My ex-girlfriend always was a big fan of duck fat. She repeatedly told me lyrical, nostalgia-filled stories about what a great and delicious thing it was. My initial reaction was horror, followed by putting it down to a Slovak quirk.
Let me contextualise: in Slovakia, loving duck fat is a pretty common thing. In the UK, duck fat prompts – well – largely disgust, right? After all, it’s the fat that’s left over from cooking duck. WHY ON EARTH WOULD YOU EAT IT when you could, er, throw it away?

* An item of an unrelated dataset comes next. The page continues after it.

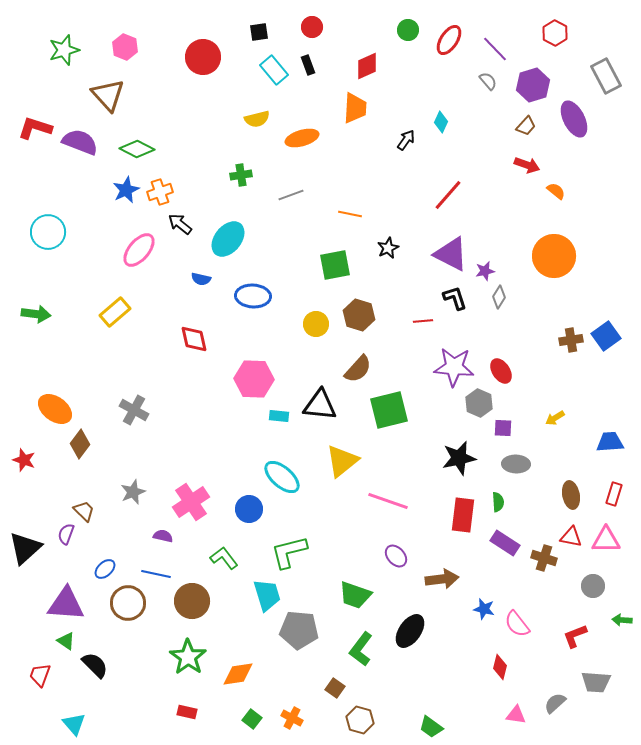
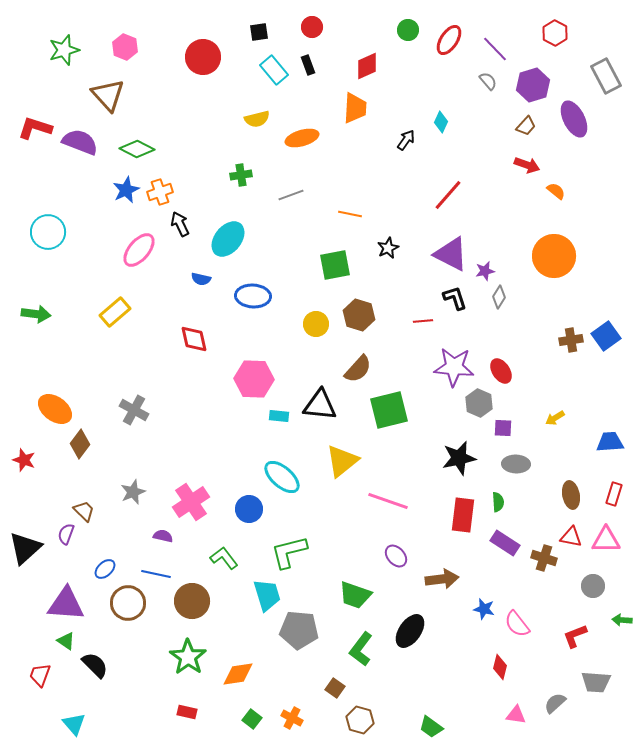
black arrow at (180, 224): rotated 25 degrees clockwise
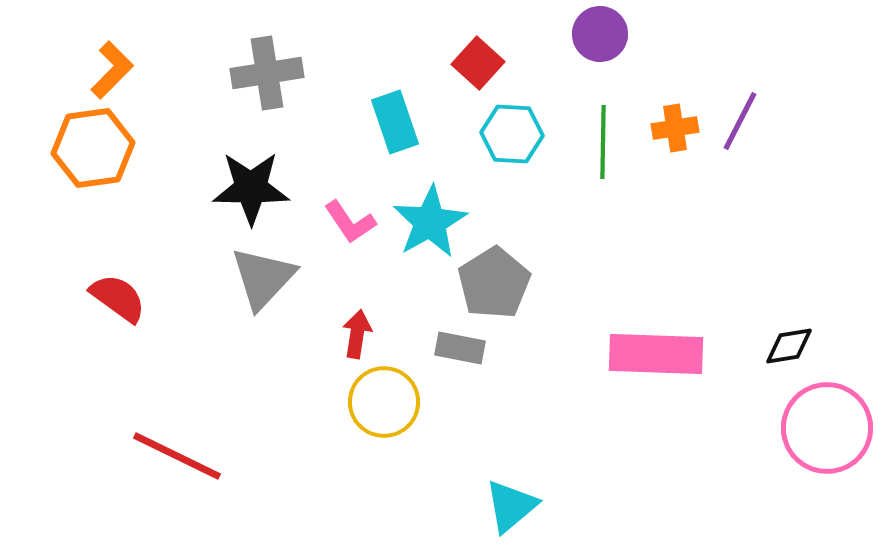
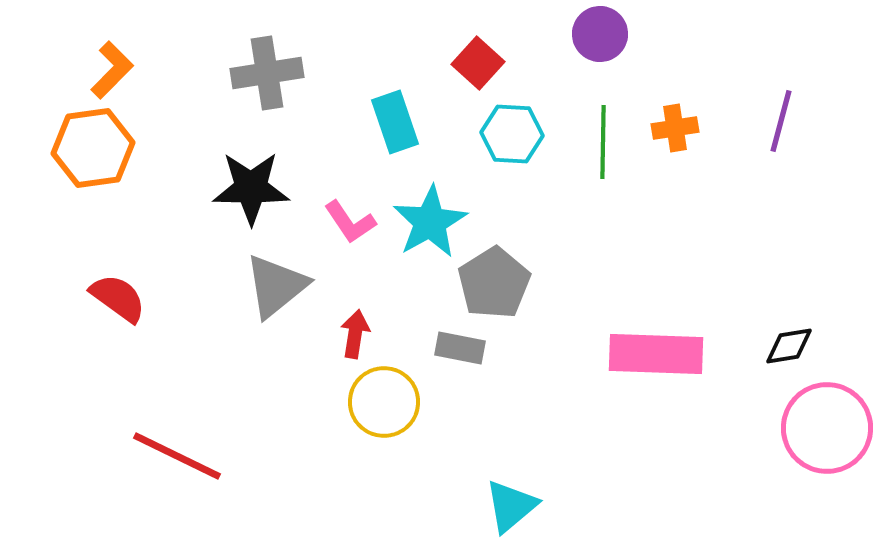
purple line: moved 41 px right; rotated 12 degrees counterclockwise
gray triangle: moved 13 px right, 8 px down; rotated 8 degrees clockwise
red arrow: moved 2 px left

Well, for starters: just possibly we throw too much away in the UK. That’s despite the trend of all these restaurants that have as their speciality using the whole of the animal and not wasting any – yep, the nose to tail eating thing. Indigenous tribes across the globe thought of that idea long before anyway. And Slovaks are actually not too far behind. This, don’t forget, is one of the EU’s poorest countries and Communism bred a “waste not want not” approach out of pure necessity. So in Slovakia it has always made sense to keep your residue fat from when you are cooking meat: particularly duck and goose.
But being British I have always had a bit of an obsession with marmite. If you want something savoury on your toast, this is the obvious choice, right? But not if you go gluten free in your diet, which I have recently done. Now, whilst having my gluten-free bread toasted in the morning, when I’ve already had a slice with jam, I’m looking for something savoury to round it off: so I reach for the jar of duck fat. I have been urged by Slovaks, many times, to try a bit – a tiny bit – on some warm toast, and I have to say I’ve finally acquired a taste for it. The taste. Yes. Basically, like a cross between a paté and marmite. Like a slightly meaty, slightly salty spread, a little crisp on the outside and buttery soft inside. My first reaction was that this was alright. My second was to have another lathering of it on another slice. And I’ve not looked back.
Duck fat can be used for a number of things: including as a basis for cooking chips and the like. But in Slovakia perhaps the most common use is just as an alternative to butter. You have to have it melted on warm toast. If it’s not melted, it’s just not the same (although my ex is known to eat it by the spoonful from the jar). It’s also healthier for you than butter. And it tastes nicer. And it makes giving up marmite easier!
For those of you looking for marmite when you come to Slovakia, it’s sometimes available in the big Tesco’s just down from Námestie SNP on Špitálska in Bratislava. Otherwise: get accustomed to the duck fat.
RELATED POST: Get to the crux of Slovakia’s ‘waste not, want not, eat the whole animal and nothing but the whole animal approach: with an insight into the Zabijačka (pig butchering and roasting)
*NB. 2016, autumn: Back on the marmite.Border line if it’s gluten-free or not anyway. But still loving the duck fat.